Neural Dynamics of Adaptive Value Computation in the Human Brain
Author: Fransen, Aniek
Year: 2026
Degree: Dissertation (Ph.D.)
Advisors: O'Doherty, John P.; Rutishauser, Ueli
Committee Members: Camerer, Colin F.; O'Doherty, John P.; Rutishauser, Ueli; Sprenger, Charles David
Option: Social and Decision Neuroscience
DOI: 10.7907/ne5e-s133
Abstract
Adaptive decision-making requires the brain to flexibly compute subjective values for choice options across changing environmental contexts and distinct operational domains, such as visual stimuli versus motor actions. This dissertation elucidates the neural architectures supporting adaptive valuation across multiple scales of analysis, leveraging functional magnetic resonance imaging (fMRI) and human single-unit electrophysiology.

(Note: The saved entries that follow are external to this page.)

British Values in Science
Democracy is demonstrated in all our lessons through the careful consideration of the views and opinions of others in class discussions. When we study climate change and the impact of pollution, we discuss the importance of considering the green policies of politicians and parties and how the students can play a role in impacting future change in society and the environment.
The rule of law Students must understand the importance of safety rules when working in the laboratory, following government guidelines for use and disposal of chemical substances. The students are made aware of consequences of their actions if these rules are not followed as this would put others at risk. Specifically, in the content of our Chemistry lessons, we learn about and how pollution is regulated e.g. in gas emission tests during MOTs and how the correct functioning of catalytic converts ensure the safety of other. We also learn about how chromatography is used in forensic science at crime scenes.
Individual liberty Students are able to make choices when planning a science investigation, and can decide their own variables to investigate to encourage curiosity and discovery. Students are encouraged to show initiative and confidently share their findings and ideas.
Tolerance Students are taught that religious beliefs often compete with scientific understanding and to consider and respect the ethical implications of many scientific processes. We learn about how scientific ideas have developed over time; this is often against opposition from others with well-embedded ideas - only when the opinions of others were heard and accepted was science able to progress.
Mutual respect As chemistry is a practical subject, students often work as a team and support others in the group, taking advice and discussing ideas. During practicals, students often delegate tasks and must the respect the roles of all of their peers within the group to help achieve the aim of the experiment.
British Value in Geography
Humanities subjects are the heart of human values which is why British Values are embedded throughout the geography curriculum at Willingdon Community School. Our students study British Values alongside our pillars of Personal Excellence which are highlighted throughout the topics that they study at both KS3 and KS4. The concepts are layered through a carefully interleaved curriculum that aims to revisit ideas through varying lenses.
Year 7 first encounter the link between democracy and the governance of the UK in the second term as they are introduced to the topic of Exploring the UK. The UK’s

First, investigating the valuation of multi-attribute stimuli under shifting goals reveals a hierarchical valuation process. While visual cortices represent static, context-independent stimulus attributes, regions within the prefrontal cortex (i.e., ventromedial prefrontal cortex (vmPFC) and orbitofrontal cortex (OFC)) transform these into context-sensitive ``attributes in value space''. These intermediate representations are then integrated into a unified subjective value signal along the dorsomedial prefrontal cortex (dmPFC).
Second, single-neuron recordings during structurally parallel action- and stimulus-based tasks uncover a temporally shifting representational architecture. Prior to choice, neurons across the vmPFC, anterior cingulate cortex (ACC), and pre-supplementary motor area (preSMA) broadly track available pre-decision values as to facilitate comparison across both stimuli and actions. However when probing choice-dependent valuation, the network segregates: the ACC specializes in action-based chosen value and the vmPFC tracks stimulus-based chosen value. In contrast to the specialization the preSMA encodes value and chosen identity across both choice domains.
Together, these findings demonstrate that human valuation relies on a dynamic sequence of transformations. This prefrontal network balances the abstraction required to compare disparate options with the specificity needed for accurate goal-directed behavior.